> Problem to work on: Rewrite the text lines of the material below, swapping "焼菓子ギフトL" for "焼菓子ギフトM" everywhere it appears and keeping everything else unchanged. Leave the pictures out.

> Provided entries:
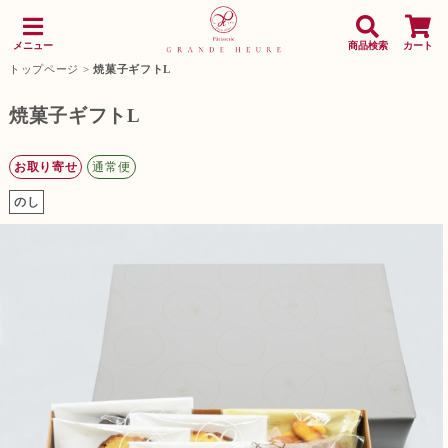
メニュー
商品検索
カート
トップページ
>
焼菓子ギフトL
焼菓子ギフトL
お取り寄せ
通常便
のし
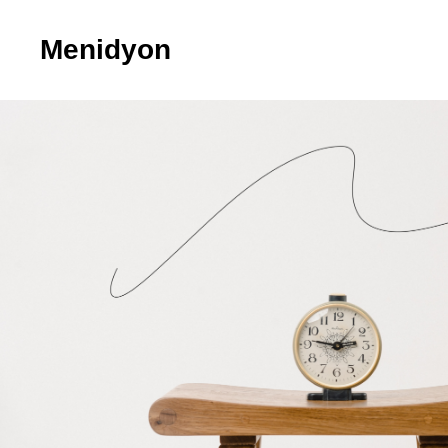
Menidyon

> Answer to the problem:
メニュー
商品検索
カート
トップページ
>
焼菓子ギフトM
焼菓子ギフトM
お取り寄せ
通常便
のし
Menidyon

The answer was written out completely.